Key points on large language models

Key points on large language models
Photo by Joshua Sortino / Unsplash

The past months, I have written a lot about large language models. These writings have been rather essayistic attempts to find out where we stand with regards to reasoning machines. I think it's time to become more systematic and to explore specific types of reasoning. But before I do, let me sum up what I think are key points from the posts so far.

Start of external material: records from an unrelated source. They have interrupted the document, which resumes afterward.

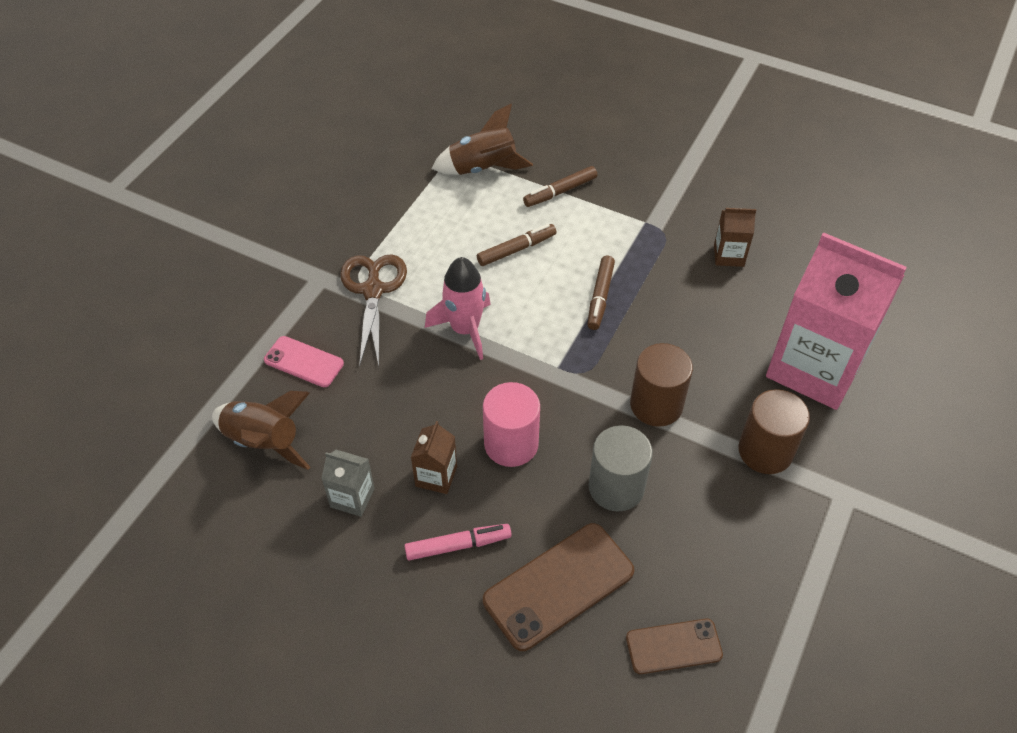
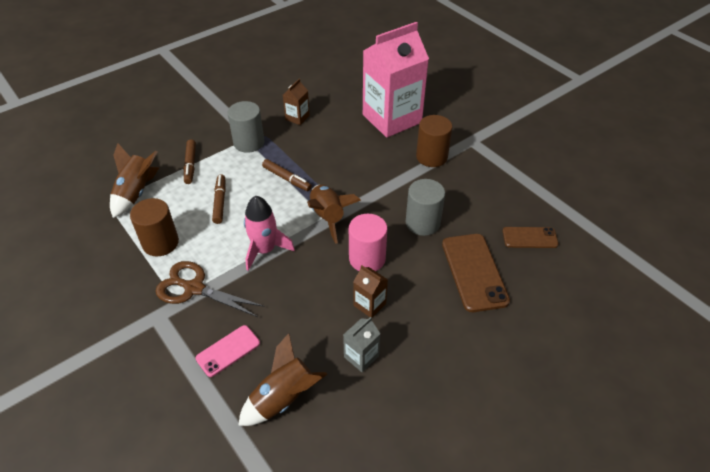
camera: 65 degrees left, 5 degrees down
pink marker [404,524,512,560] -> none
brown phone [626,619,723,674] -> brown phone turned 75 degrees clockwise [503,227,559,248]
brown cylinder [630,343,693,427] -> brown cylinder moved to [130,198,179,256]
none -> grey cylinder [228,101,264,153]
none -> brown rocket [307,185,361,244]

  1. The first rule of machine cognition is that you should never infer human-like cognitive processes from human-like behaviour by machines.
  2. Large language models (LLMs) contain a model of the structure of language, which is not exactly the same as a model of the world that language refers to.
  3. Because LLMs model the structure of language quite well and have learnt this structure from a large, human-written corpus, they can generate utterances that make sense to humans.
  4. Since humans infer all sorts of cognitive traits from the utterances of other humans (e.g. creativity, intelligence, knowledgeability), it is tempting for them to do the same in the face of LLM-generated utterances.
  5. To maintain clarity about the performance of reasoning machines, it is useful to distinguish the utterance level from the algorithmic level. It can be the case that a machine shows reasoning at the utterance level, but does not meet requirements for reasoning at the algorithmic level.
  6. LLMs are tools to create linguistic forms and they vastly outperform humans in this domain. They can perform tasks at the utterance level by leveraging their capacity of generating linguistic forms at the algorithmic level, regardless of whether humans would perform such tasks in a similar way.
  7. The particular mechanisms at the algorithmic level (in this case, a transformer-based artificial neural network trained on a large corpus of human-created information and moulded by reinforcement learning by human feedback) constrain the performance space of the LLM at the utterance level.
  8. Most importantly, the algorithmic level of LLMs makes use of non-grounded representations: meaning exists only as the relations between words (or tokens, actually), not as the relations between words and their referents.
  9. There have been attempts to ground LLMs by integrating them into machinery that is causally connected to a part of the world (e.g. the Diplomacy-playing Cicero). These larger machines arguably understand the causal structure of this part of the world but are currently limited to a narrow task domain and require explicit instruction.
  10. As a consequence of the above, LLMs should be expected to perform well on reasoning tasks at the utterance level, if this can either be done through the mastery of linguistic form or through the direct use of corpus information. They should however not perform well on tasks that require an understanding of what the forms mean and how they are (causally) related.
  11. Telling apart which tasks can be done by mimicking form only and which require understanding is not trivial.
  12. Deploying LLMs is fraught with ethical concerns. The corpus was taken from humans who could not give consent, the training is energy-intensive and cleaning the utterances of LLMs is a traumatising job for underpaid workers.